Il comitato apprese che il Consiglio dei ministri della Repubblica di Salò aveva deciso di tagliare la corda, lanciando per il 25 l'ordine dell'insurrezione: manifestare per le strade, le fabbriche, in città le formazioni militari.
Tre quarti d'ora dopo, raccontava il Presidente, con un lampo d'orgoglio negli occhi, i compagni erano per la strada e cominciando la caccia ai primi fascisti e l'assalto alle prime caserme. La resistenza fascista fu molto forte le prime 24 ore, rapidamente declinando per esaurirsi il quinto giorno.

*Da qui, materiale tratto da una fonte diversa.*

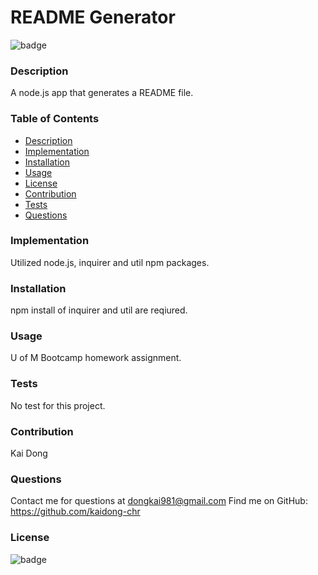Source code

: # README Generator

  ![badge](https://img.shields.io/badge/license-MIT-yellow)<br />

  ### Description
  A node.js app that generates a README file.
  
  ### Table of Contents
  - [Description](#description)
  - [Implementation](#Implementation)
  - [Installation](#installation)
  - [Usage](#usage)
  - [License](#license)
  - [Contribution](#Contribution)
  - [Tests](#tests)
  - [Questions](#questions)

  ### Implementation
  Utilized node.js, inquirer and util npm packages.

  ### Installation
  npm install of inquirer and util are reqiured.

  ### Usage
  U of M Bootcamp homework assignment.

  ### Tests
  No test for this project.

  ### Contribution
  Kai Dong

  ### Questions
  Contact me for questions at dongkai981@gmail.com
  Find me on GitHub: https://github.com/kaidong-chr<br />

  ### License
  ![badge](https://img.shields.io/badge/license-MIT-yellow)<br />
  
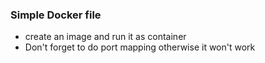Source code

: ### Simple Docker file

- create an image and run it as container
- Don't forget to do port mapping otherwise it won't work
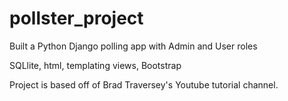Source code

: # pollster_project

Built a Python Django polling app with Admin and User roles

SQLlite, html, templating views, Bootstrap

Project is based off of Brad Traversey's Youtube tutorial channel.
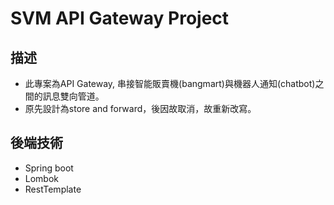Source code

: # SVM API Gateway Project

## 描述

- 此專案為API Gateway, 串接智能販賣機(bangmart)與機器人通知(chatbot)之間的訊息雙向管道。
- 原先設計為store and forward，後因故取消，故重新改寫。

## 後端技術

- Spring boot
- Lombok 
- RestTemplate



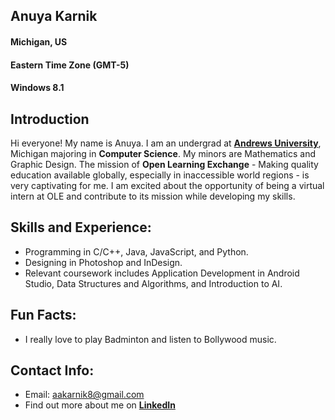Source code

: ## Anuya Karnik
#### **Michigan, US**
#### **Eastern Time Zone (GMT-5)**
#### **Windows 8.1**

## Introduction
Hi everyone! My name is Anuya. I am an undergrad at **[Andrews University](https://www.andrews.edu/)**, Michigan majoring in **Computer Science**. My minors are Mathematics and Graphic Design.
The mission of **Open Learning Exchange** - Making quality education available globally, especially in inaccessible world regions - is very captivating for me. I am excited about the opportunity of being a virtual intern at OLE and contribute to its mission while developing my skills.

## Skills and Experience:
- Programming in C/C++, Java, JavaScript, and Python.
- Designing in Photoshop and InDesign.
- Relevant coursework includes Application Development in Android Studio, Data Structures and Algorithms, and Introduction to AI.

## Fun Facts:
- I really love to play Badminton and listen to Bollywood music.

## Contact Info:
- Email: aakarnik8@gmail.com
- Find out more about me on **[LinkedIn](https://www.linkedin.com/in/anuya-karnik-7a9515b5)**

Sul capitolo delle rappresaglie Pertini fu parco di dettagli.
“È la ruota che gira. Mussolini venne arrestato il 27 e fucilato l'indomani presso Dongo. Si comportò come un vigliacco, senza un gesto, senza una parola di fierezza. Presentendo l'insurrezione si era rivolto al cardinale arcivescovo di Milano chiedendo di potersi ritirare in Valtellina con tremila dei suoi. Ai partigiani che lo arrestarono offrì un impero che non aveva. Ancora all'ultimo momento piativa di aver salva la vita per parlare alla radio e denunciare Hitler che, a suo parere lo aveva tradito nove volte. Sandro ebbe parole di rispetto per Ricci e Mischi che seppero almeno suicidarsi. Farinacci offrì un milione per essere lasciato libero. Starace, condotto sul luogo ove erano i cadaveri di Mussolini e della Petacci per poco non svenne. Il generale Graziani si lanciò letteralmente fra le braccia degli americani, gemendo: Salvatemi!”
Il fascismo era caduto, ma lasciava sul suo cammino sangue, miseria, rovine.